The Johnson administration is incapable — for social, ideological and capacity reasons — of measuring up to the task. All that vapouring about “levelling up” is just sloganeering. They don’t have a clue about even where to start. (Dominic Cummings’s fantasies about the revolutionary possibilities of a British DARPA were the ravings of an elitist technocrat on steroids.) There’s no strategy, or indeed no real understanding of what would need to be done to transform a ‘liberated’ UK into a progressive, successful, fairer, more dynamic society.

So the odds are that the slogans will fizzle out and the decay set out by ‘Project Fear’ will come to pass. The United Kingdom will fracture, with Scotland eventually going its own way; Ireland slowly re-uniting, de facto if not de jure; and a Westminster parliament with just one pocket borough left — England. Or, as Philip Stephens put it in the FT the other day, “Forget the guff about embarking on a new Elizabethan age. ‘Global Britain’ is at present heading towards the rocks of constitutional break-up.”

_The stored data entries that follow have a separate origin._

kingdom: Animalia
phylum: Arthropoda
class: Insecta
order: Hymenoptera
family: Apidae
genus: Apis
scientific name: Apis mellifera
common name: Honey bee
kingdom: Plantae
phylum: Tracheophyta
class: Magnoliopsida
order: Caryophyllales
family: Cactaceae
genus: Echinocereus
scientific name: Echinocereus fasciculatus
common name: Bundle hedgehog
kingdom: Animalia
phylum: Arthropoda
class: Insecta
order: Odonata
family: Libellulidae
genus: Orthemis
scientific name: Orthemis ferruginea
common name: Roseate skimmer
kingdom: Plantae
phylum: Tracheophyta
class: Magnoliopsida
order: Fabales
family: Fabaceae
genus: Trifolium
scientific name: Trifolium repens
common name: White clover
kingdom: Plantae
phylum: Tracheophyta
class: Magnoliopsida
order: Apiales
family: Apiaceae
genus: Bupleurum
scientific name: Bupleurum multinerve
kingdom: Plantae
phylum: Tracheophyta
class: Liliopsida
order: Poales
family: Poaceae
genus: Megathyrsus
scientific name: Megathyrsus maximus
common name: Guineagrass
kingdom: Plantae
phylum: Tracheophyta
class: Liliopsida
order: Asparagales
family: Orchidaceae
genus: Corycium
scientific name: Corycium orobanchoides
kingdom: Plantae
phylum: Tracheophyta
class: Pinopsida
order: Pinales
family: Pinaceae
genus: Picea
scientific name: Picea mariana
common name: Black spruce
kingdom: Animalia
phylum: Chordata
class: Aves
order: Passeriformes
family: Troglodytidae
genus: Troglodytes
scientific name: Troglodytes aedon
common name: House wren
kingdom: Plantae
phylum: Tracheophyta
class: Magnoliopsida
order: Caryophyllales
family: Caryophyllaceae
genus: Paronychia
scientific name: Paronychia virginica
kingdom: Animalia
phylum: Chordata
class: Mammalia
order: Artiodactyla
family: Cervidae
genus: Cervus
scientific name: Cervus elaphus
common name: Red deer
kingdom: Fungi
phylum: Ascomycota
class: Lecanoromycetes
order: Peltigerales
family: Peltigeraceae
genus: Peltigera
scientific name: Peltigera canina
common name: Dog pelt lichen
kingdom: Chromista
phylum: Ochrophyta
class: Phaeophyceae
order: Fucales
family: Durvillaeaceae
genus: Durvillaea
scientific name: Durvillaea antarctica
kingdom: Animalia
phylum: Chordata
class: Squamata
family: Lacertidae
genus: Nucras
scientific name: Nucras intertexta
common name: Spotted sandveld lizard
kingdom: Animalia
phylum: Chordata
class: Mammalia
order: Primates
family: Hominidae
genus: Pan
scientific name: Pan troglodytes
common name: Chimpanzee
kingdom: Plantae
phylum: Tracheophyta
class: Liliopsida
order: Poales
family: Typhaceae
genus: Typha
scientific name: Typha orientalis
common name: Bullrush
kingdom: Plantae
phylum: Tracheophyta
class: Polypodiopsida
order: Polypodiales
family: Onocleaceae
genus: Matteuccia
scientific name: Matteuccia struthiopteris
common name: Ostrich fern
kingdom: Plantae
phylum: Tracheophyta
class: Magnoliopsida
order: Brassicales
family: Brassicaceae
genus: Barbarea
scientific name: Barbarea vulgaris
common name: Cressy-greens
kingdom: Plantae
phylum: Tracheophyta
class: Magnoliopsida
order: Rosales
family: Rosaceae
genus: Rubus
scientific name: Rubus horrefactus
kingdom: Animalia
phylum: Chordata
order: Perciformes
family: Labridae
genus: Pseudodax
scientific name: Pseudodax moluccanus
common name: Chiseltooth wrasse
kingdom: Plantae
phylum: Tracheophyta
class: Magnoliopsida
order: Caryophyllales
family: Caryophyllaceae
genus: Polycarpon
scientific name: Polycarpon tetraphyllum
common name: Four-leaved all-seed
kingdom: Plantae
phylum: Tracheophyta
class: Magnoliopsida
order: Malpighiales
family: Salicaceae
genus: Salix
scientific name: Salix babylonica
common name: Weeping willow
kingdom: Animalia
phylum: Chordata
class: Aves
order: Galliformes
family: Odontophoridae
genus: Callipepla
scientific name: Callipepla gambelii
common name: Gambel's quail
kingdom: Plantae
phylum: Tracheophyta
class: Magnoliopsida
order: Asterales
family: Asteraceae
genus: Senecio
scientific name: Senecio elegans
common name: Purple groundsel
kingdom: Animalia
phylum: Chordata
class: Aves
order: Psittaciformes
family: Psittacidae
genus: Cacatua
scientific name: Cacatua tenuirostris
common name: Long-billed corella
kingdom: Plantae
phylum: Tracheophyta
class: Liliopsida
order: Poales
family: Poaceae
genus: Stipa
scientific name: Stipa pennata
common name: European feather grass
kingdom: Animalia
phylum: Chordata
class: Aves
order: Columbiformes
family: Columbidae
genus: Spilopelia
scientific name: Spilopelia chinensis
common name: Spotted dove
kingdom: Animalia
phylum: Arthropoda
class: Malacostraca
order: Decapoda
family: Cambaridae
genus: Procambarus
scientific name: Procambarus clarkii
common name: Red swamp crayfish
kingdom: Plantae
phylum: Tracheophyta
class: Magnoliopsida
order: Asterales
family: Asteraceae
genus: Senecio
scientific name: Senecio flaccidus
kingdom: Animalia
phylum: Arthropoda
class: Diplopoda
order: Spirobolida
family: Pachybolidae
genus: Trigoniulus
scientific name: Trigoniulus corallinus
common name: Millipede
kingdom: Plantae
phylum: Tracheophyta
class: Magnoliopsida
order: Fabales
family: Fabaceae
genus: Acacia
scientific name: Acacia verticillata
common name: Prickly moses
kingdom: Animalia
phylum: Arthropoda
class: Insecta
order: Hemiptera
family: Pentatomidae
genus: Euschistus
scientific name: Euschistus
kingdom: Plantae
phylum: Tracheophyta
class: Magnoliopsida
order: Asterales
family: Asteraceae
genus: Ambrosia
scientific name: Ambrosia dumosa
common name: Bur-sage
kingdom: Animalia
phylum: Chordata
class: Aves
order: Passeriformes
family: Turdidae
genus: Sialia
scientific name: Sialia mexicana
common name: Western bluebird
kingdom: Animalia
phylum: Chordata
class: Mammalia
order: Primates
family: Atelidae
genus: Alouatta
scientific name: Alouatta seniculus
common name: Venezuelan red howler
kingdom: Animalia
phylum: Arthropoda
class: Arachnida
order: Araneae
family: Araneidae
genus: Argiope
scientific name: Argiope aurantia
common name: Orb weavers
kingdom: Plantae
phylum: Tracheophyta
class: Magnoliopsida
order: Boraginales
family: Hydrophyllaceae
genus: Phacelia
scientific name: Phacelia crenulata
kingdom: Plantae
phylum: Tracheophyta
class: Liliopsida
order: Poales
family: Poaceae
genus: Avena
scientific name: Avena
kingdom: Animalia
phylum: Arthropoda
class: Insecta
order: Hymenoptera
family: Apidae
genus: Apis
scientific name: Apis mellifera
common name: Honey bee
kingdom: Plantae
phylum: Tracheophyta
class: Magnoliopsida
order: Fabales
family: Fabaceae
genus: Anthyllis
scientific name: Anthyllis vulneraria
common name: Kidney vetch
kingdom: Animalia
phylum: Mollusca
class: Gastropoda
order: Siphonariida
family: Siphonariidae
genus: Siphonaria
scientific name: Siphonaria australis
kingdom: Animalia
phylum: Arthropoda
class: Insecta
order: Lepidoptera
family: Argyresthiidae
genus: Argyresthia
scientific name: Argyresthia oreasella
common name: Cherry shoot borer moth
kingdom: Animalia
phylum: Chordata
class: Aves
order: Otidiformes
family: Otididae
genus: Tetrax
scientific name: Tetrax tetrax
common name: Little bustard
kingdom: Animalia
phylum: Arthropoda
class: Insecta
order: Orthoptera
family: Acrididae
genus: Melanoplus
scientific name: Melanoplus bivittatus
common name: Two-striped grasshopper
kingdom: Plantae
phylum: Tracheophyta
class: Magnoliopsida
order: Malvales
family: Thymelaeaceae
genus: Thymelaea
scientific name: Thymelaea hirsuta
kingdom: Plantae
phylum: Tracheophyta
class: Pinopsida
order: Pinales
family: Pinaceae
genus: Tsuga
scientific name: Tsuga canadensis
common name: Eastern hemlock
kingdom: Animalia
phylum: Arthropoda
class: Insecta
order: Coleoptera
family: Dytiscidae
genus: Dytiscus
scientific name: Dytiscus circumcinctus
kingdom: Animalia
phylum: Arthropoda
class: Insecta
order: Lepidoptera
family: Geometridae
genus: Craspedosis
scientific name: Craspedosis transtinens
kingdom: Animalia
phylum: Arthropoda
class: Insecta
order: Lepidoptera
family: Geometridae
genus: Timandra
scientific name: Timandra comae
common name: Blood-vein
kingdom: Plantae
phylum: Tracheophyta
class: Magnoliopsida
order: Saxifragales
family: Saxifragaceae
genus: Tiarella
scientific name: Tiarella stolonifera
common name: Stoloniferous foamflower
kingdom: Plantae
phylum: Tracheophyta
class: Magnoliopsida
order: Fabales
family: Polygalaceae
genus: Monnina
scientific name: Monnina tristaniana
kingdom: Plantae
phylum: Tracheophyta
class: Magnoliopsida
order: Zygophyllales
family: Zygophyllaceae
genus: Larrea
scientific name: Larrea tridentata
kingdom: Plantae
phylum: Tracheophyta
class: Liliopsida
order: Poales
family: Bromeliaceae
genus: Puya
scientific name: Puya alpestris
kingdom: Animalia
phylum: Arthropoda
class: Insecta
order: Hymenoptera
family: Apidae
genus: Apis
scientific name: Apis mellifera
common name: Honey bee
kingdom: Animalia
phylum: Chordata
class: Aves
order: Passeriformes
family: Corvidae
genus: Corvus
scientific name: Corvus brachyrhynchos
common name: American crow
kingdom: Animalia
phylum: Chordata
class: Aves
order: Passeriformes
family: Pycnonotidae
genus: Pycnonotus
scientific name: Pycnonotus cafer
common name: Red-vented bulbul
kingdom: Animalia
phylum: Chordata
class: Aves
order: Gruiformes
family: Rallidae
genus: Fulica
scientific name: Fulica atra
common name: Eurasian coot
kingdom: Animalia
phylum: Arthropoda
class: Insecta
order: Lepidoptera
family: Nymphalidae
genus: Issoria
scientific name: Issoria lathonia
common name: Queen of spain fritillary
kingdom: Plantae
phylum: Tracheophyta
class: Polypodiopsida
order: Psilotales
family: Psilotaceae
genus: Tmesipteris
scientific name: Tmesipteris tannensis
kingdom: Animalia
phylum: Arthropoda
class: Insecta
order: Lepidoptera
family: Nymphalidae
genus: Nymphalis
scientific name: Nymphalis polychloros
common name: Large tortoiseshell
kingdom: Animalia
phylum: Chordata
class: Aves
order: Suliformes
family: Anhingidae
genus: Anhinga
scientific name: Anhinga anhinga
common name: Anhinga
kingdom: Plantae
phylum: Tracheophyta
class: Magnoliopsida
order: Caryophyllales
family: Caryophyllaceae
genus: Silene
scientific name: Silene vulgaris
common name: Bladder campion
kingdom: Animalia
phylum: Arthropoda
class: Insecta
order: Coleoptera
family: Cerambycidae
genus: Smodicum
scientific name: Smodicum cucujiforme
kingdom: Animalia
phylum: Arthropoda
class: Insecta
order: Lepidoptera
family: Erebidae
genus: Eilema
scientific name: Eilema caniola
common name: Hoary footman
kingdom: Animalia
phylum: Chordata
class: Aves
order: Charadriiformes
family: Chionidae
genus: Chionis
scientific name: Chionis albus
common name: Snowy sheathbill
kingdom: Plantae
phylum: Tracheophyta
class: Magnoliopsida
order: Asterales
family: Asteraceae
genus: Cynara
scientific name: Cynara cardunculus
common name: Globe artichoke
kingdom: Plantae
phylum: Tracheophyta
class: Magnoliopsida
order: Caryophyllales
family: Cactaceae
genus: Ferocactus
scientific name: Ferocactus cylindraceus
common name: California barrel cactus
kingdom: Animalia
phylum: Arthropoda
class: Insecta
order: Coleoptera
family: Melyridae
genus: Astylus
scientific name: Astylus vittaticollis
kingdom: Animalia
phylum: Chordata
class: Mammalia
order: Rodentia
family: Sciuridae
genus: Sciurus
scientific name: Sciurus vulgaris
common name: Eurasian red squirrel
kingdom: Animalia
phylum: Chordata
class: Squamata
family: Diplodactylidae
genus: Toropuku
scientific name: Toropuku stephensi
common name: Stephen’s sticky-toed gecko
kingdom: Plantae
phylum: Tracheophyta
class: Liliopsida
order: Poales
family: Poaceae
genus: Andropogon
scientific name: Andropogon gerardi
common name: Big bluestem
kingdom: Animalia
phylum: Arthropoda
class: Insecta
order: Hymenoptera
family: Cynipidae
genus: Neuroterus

So what could be done to move on creatively from Brexit? The only answer I can see is a radically revitalised Labour Party that comes to power four years from now. The question then becomes: could Keir Starmer build such a party? And where would its ideas come from?


Long Read of the day

 Where loneliness can lead

Hannah Arendt enjoyed her solitude, but she believed that loneliness could make people susceptible to totalitarianism.

Nice essay by by Samantha Rose Hill


The companies that have done best in the pandemic year

The FT has a list of the companies that did best last year. I was interested in the nationalities of the winners.

Here are the top 6:

  • USA: 33 companies

  • China: 32

  • S. Korea: 6

  • Japan: 4

  • Denmark: 3

  • Germany: 3

And, just for completeness:

  • UK: 1

Could this be the same “Global Britain” about which we have been hearing so much lately?